ESCAPING PHONE-TAG HELL
By Justin Martin

(FORTUNE Magazine) – Reaching a live person on the phone and winning the lottery often seem to carry similar odds. But all that may change if wireless business phones meet their much vaunted potential. The idea is that you can dial one number and reach the person you're calling, whether she's at her desk, in the corporate cafeteria with a portable phone, or even wandering about the country. So far only about a hundred large U.S. companies have installed such systems. Jerry Kaufman of Alexander Resources, a telecommunications consulting firm in Scottsdale, Arizona, says the market, which includes equipment sales, installation, and usage fees, will reach $20 million this year.

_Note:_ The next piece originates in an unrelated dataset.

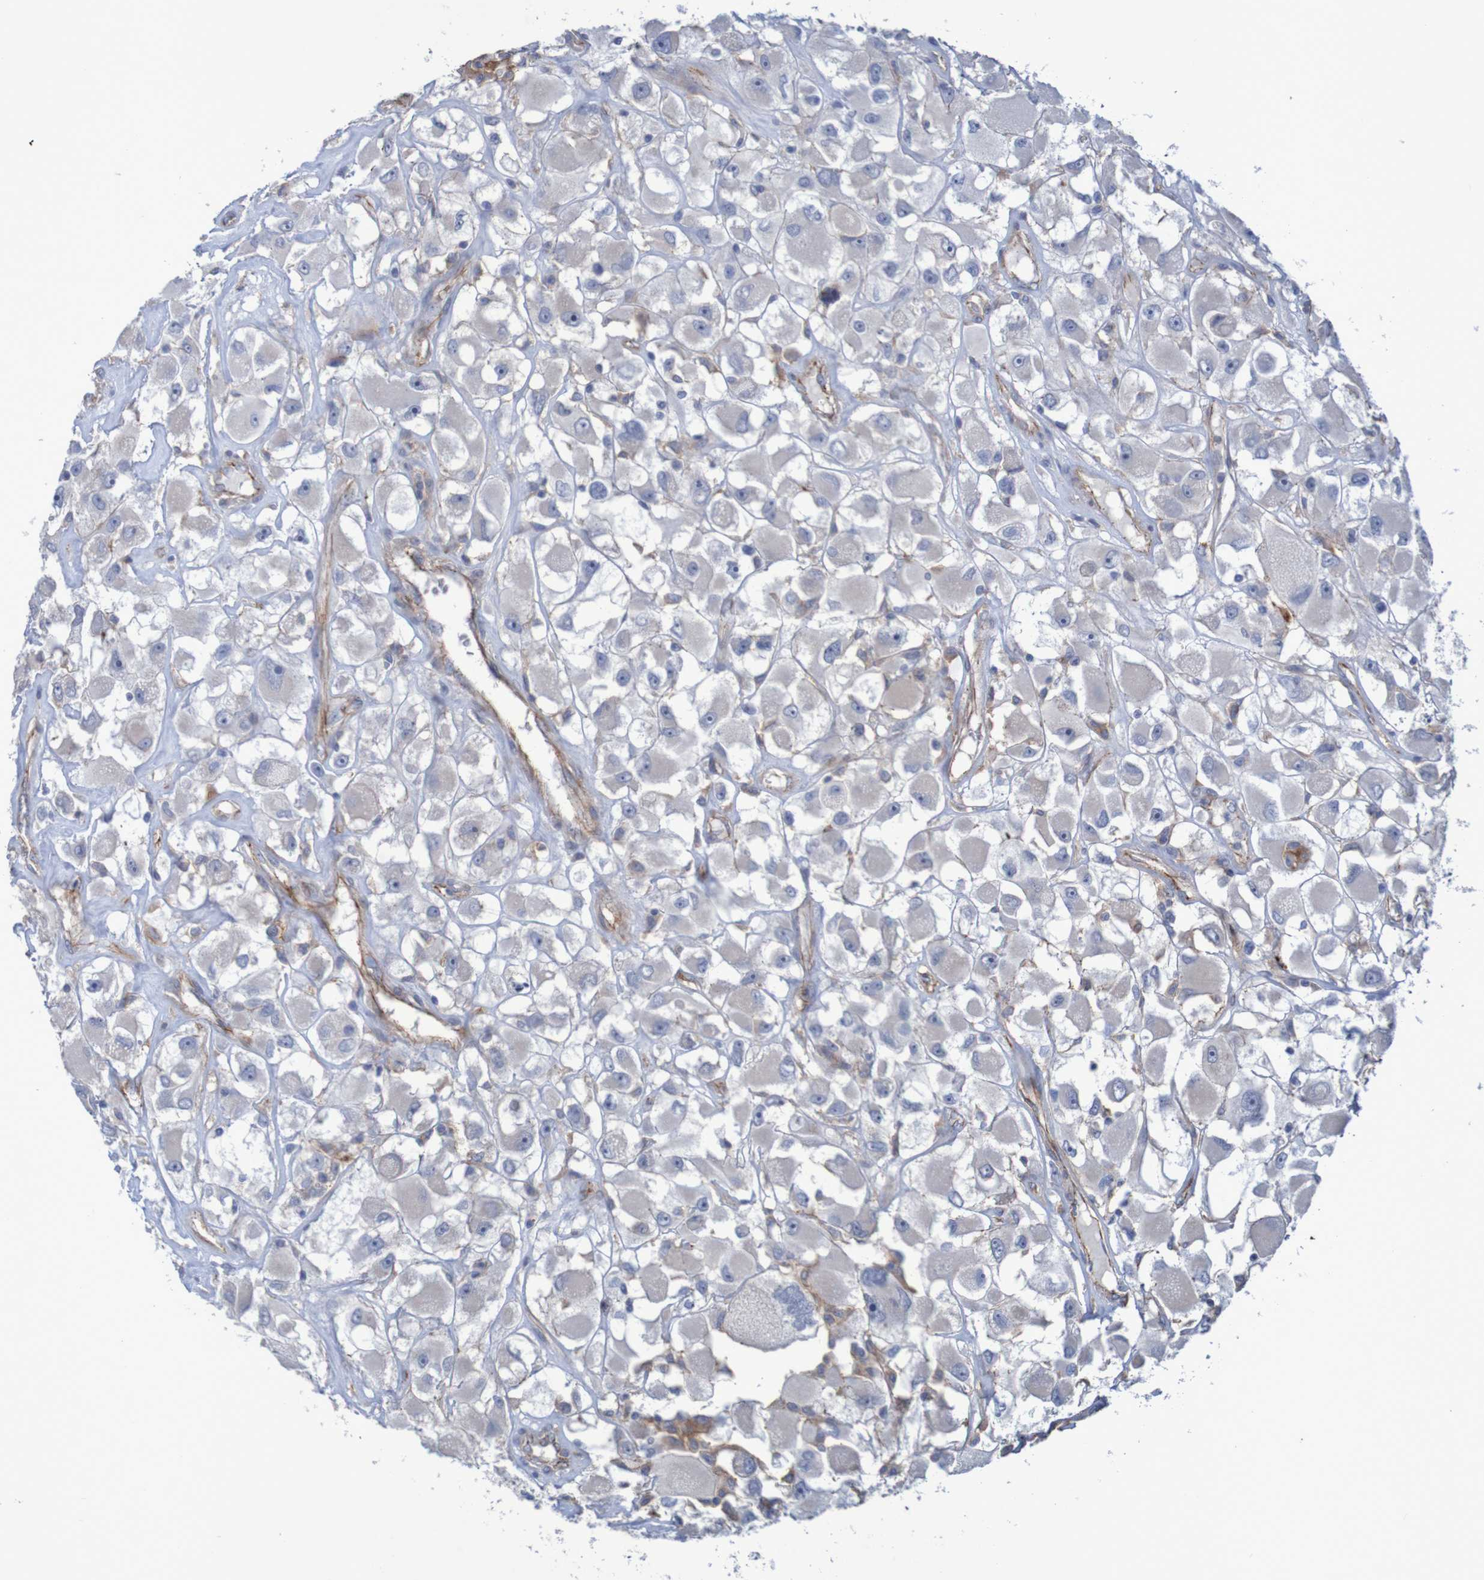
{"staining": {"intensity": "negative", "quantity": "none", "location": "none"}, "tissue": "renal cancer", "cell_type": "Tumor cells", "image_type": "cancer", "snomed": [{"axis": "morphology", "description": "Adenocarcinoma, NOS"}, {"axis": "topography", "description": "Kidney"}], "caption": "Photomicrograph shows no significant protein positivity in tumor cells of renal cancer.", "gene": "NECTIN2", "patient": {"sex": "female", "age": 52}}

Some, like AT& T and SpectraLink of Boulder, Colorado, are installing basic cordless phone systems like the ones you use at home. Cellular providers such as the Baby Bells, McCawCellular Communications, and Sprint are taking a different tack. They fit office buildings with antennas so cellular phone signals can travel indoors. (Today's standard cellular phones suffer from poor reception inside buildings.) Southwestern Bell recently patched financial service giant USAA into its cellular network so that workers could carry and use their phones anywhere in the building. This was no mean feat: The company's San Antonio headquarters is the largest private office building in the world -- three- quarters of a mile long and five million square feet. -- J.M.